# Selecting and filtering spatial data


After loading the data based on the tutorial in Data Retrival section, it is needed to do the analysis on the data but when the data is huge the processing with jupyter will take more time or sometimes the result will not be visualized. So the data could be limited to small parts by selecting the data of interest.

In the first step based on the definition in the previous parts, the headers (attributes) of the data will be called.

In [None]:
print(gdf.columns)

It is also possible to have information about the format of each attribute, it is important when the attribute will be called, for example if it is numbers in object (string) format or in other numeric formats such as Double.

In [None]:
print(gdf.dtypes)

For each attribute the values could be repetitive or unique.

**ex:** In a building dataset for a city, the usage of the buildings could be defined as unique values of residential or non-residential but the area of the buildings 
          could be different or some buildings have the same area.  

For finding these patterns in the values the term unique could be used, by defining the interested attribute in this example "KS_IS", the unique values in this attribute will be visualized.

[Items listed in a dataset]
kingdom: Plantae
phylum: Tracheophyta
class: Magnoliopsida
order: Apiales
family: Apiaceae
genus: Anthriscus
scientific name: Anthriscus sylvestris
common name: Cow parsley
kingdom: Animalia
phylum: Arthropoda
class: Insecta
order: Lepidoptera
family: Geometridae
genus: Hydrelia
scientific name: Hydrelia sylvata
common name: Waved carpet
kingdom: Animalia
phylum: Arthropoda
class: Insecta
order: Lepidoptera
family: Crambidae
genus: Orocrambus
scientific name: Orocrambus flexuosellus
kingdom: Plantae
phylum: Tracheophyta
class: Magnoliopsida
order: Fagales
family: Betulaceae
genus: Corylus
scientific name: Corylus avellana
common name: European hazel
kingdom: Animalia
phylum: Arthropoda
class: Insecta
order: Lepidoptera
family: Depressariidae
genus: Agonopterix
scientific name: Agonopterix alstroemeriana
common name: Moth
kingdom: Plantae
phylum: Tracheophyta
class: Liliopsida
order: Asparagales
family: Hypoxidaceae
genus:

## What to do
Reproduce word for word the passage of the spatial data tutorial above, starting at "After loading the" and ending at "repetitive or unique.".

## Finished task
After loading the data based on the tutorial in Data Retrival section, it is needed to do the analysis on the data but when the data is huge the processing with jupyter will take more time or sometimes the result will not be visualized. So the data could be limited to small parts by selecting the data of interest.

In the first step based on the definition in the previous parts, the headers (attributes) of the data will be called.

In [None]:
print(gdf.columns)

It is also possible to have information about the format of each attribute, it is important when the attribute will be called, for example if it is numbers in object (string) format or in other numeric formats such as Double.

In [None]:
print(gdf.dtypes)

For each attribute the values could be repetitive or unique.